■ Exercise instructions
Write out every one of the items below word for word, leaving each line unchanged.

■ Data entries
● ● ● ● ● ● ●
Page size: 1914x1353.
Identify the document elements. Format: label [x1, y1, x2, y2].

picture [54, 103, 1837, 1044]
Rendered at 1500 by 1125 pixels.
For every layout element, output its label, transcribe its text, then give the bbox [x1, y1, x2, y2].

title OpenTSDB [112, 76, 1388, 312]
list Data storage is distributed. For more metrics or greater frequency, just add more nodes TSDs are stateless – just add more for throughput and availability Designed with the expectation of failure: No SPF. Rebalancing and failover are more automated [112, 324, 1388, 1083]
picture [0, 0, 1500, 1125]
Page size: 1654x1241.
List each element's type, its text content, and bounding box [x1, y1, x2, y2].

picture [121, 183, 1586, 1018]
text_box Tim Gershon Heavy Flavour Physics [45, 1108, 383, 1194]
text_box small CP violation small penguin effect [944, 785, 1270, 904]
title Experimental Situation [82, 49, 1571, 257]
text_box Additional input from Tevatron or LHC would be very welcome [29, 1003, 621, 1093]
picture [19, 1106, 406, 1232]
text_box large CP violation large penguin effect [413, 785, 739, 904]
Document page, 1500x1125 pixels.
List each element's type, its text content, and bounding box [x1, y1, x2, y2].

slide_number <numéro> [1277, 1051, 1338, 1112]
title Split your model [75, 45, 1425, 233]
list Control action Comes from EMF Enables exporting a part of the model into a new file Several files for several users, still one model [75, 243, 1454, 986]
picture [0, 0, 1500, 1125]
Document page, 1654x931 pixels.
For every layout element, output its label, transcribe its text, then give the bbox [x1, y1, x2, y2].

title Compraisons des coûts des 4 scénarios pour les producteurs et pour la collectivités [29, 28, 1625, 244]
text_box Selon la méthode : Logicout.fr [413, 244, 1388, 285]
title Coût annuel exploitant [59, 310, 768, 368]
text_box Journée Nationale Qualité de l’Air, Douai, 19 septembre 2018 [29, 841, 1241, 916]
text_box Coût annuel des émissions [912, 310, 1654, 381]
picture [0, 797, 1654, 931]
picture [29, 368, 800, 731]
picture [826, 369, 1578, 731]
● ● ● ● ● ● ●
■ Answer to this exercise
Page size: 1914x1353.
Identify the document elements. Format: label [x1, y1, x2, y2].

picture [54, 103, 1837, 1044]
Rendered at 1500 by 1125 pixels.
For every layout element, output its label, transcribe its text, then give the bbox [x1, y1, x2, y2].

title OpenTSDB [112, 76, 1388, 312]
list Data storage is distributed. For more metrics or greater frequency, just add more nodes TSDs are stateless – just add more for throughput and availability Designed with the expectation of failure: No SPF. Rebalancing and failover are more automated [112, 324, 1388, 1083]
picture [0, 0, 1500, 1125]
Page size: 1654x1241.
List each element's type, its text content, and bounding box [x1, y1, x2, y2].

picture [121, 183, 1586, 1018]
text_box Tim Gershon Heavy Flavour Physics [45, 1108, 383, 1194]
text_box small CP violation small penguin effect [944, 785, 1270, 904]
title Experimental Situation [82, 49, 1571, 257]
text_box Additional input from Tevatron or LHC would be very welcome [29, 1003, 621, 1093]
picture [19, 1106, 406, 1232]
text_box large CP violation large penguin effect [413, 785, 739, 904]
Document page, 1500x1125 pixels.
List each element's type, its text content, and bounding box [x1, y1, x2, y2].

slide_number <numéro> [1277, 1051, 1338, 1112]
title Split your model [75, 45, 1425, 233]
list Control action Comes from EMF Enables exporting a part of the model into a new file Several files for several users, still one model [75, 243, 1454, 986]
picture [0, 0, 1500, 1125]
Document page, 1654x931 pixels.
For every layout element, output its label, transcribe its text, then give the bbox [x1, y1, x2, y2].

title Compraisons des coûts des 4 scénarios pour les producteurs et pour la collectivités [29, 28, 1625, 244]
text_box Selon la méthode : Logicout.fr [413, 244, 1388, 285]
title Coût annuel exploitant [59, 310, 768, 368]
text_box Journée Nationale Qualité de l’Air, Douai, 19 septembre 2018 [29, 841, 1241, 916]
text_box Coût annuel des émissions [912, 310, 1654, 381]
picture [0, 797, 1654, 931]
picture [29, 368, 800, 731]
picture [826, 369, 1578, 731]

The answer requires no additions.